Appellant’s appeal was processed in the normal course of business — a process which is entitled to the presumption of administrative regularity in the absence of evidence to the contrary. See Morris v. Sullivan, 897 F.2d 553, 560 (D.C.Cir.1990) (quoting United States v. Chemical Foundation, 272 U.S. 1, 14-15, 47 S.Ct. 1, 6, 71 L.Ed. 131 (1926) (“The presumption of regularity supports the official acts of public officers and, in the absence of clear evidence to the contrary, courts presume that they have properly discharged their official duties.”). Appellant has not shown that a copy of the BVA decision was not mailed to him in the normal course of business. See Ashley v. Derwinski, 2 Vet.App. 62, 64-67 (1992).

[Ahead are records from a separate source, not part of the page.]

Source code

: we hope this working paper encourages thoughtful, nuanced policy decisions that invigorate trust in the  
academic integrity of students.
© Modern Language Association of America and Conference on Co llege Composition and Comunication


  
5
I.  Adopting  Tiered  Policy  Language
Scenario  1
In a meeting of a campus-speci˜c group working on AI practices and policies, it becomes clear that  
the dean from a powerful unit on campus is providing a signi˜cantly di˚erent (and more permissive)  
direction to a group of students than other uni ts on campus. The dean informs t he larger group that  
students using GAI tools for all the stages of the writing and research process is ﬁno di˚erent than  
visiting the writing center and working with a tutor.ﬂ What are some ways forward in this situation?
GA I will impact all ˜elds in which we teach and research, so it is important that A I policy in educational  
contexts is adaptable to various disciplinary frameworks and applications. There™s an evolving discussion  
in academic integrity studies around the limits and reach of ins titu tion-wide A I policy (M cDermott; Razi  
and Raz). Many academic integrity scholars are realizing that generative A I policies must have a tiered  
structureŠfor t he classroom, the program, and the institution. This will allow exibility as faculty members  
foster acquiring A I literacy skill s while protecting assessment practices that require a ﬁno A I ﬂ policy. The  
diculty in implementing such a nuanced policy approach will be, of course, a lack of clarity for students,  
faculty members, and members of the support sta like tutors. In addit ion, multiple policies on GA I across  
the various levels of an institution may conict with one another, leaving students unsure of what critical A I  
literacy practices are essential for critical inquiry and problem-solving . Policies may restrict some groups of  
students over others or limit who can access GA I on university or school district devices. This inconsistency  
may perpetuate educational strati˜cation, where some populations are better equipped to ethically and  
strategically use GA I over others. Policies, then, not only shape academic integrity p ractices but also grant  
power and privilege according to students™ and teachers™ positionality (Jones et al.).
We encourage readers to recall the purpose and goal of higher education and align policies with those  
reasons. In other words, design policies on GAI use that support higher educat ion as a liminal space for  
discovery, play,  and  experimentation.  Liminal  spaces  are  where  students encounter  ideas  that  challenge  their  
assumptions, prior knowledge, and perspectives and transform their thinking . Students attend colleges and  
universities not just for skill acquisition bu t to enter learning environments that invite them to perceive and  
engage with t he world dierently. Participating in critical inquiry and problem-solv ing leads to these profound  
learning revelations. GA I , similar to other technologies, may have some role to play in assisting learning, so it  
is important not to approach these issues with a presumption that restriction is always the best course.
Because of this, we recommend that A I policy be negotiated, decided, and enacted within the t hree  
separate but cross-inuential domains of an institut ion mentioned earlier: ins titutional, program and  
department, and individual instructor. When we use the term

More importantly, however, appellant states that he received a copy of the April 11, 1990, decision on or around June 1, 1990. Even assuming appellant could show that he did not receive a copy of the BVA decision until June 1990, he offers no explanation why he waited for over a year to file his appeal from that decision. This case, therefore, does not present the extraordinary and carefully circumscribed conditions necessary to warrant equitable tolling under Irwin v. Veterans Admin., 498 U.S. 89, -, 111 S.Ct. 453, 458, 112 L.Ed.2d 435 (1990), in which the Supreme Court applied the principles of equitable tolling to cases where the United States is a party but held that those “principles ... do not extend to what is at best a garden variety claim of excusable neglect.” See also Butler v. Derwinski, 960 F.2d 139, 141 (Fed.Cir.1992) (Court held that 38 U.S.C. § 7266(a) (formerly § 4066(a)) does not allow an extension of time upon a showing of good cause). Accordingly, it is
ORDERED that the Secretary’s motion to dismiss is granted and that the appeal is dismissed for lack of jurisdiction.